Saved data entries:
-- -- --

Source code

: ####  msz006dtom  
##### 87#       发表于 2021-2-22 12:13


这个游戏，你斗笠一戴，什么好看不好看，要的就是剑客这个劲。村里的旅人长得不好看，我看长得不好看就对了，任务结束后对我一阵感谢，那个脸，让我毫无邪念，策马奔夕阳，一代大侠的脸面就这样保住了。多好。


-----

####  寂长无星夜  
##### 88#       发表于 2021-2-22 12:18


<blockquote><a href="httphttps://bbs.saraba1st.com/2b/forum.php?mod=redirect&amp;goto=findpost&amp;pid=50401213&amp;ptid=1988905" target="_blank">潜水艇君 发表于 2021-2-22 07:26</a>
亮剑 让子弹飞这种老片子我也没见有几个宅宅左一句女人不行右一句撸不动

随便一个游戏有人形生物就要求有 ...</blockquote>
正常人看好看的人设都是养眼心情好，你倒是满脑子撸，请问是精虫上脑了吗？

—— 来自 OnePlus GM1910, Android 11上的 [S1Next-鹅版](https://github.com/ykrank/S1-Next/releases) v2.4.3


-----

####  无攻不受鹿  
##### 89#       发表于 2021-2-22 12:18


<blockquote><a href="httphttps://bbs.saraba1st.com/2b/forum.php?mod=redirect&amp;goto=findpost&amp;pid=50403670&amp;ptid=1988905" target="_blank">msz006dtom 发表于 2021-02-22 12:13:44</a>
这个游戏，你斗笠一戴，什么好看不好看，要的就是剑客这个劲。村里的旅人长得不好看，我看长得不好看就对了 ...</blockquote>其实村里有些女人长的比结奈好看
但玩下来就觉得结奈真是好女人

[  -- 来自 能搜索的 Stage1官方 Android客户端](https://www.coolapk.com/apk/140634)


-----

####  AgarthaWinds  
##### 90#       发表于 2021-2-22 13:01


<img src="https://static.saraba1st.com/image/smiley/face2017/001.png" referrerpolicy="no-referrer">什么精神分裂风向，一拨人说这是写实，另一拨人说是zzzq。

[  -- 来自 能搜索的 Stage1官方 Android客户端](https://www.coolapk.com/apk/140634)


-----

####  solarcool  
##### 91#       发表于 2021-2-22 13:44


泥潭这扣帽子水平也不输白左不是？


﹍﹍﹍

-- -- --

#### Task statement
Copy, character for character, the lines from the line that holds "OnePlus GM1910, Android" through the final line of the records above.

#### Result of the task
—— 来自 OnePlus GM1910, Android 11上的 [S1Next-鹅版](https://github.com/ykrank/S1-Next/releases) v2.4.3


-----

####  无攻不受鹿  
##### 89#       发表于 2021-2-22 12:18


<blockquote><a href="httphttps://bbs.saraba1st.com/2b/forum.php?mod=redirect&amp;goto=findpost&amp;pid=50403670&amp;ptid=1988905" target="_blank">msz006dtom 发表于 2021-02-22 12:13:44</a>
这个游戏，你斗笠一戴，什么好看不好看，要的就是剑客这个劲。村里的旅人长得不好看，我看长得不好看就对了 ...</blockquote>其实村里有些女人长的比结奈好看
但玩下来就觉得结奈真是好女人

[  -- 来自 能搜索的 Stage1官方 Android客户端](https://www.coolapk.com/apk/140634)


-----

####  AgarthaWinds  
##### 90#       发表于 2021-2-22 13:01


<img src="https://static.saraba1st.com/image/smiley/face2017/001.png" referrerpolicy="no-referrer">什么精神分裂风向，一拨人说这是写实，另一拨人说是zzzq。

[  -- 来自 能搜索的 Stage1官方 Android客户端](https://www.coolapk.com/apk/140634)


-----

####  solarcool  
##### 91#       发表于 2021-2-22 13:44


泥潭这扣帽子水平也不输白左不是？


﹍﹍﹍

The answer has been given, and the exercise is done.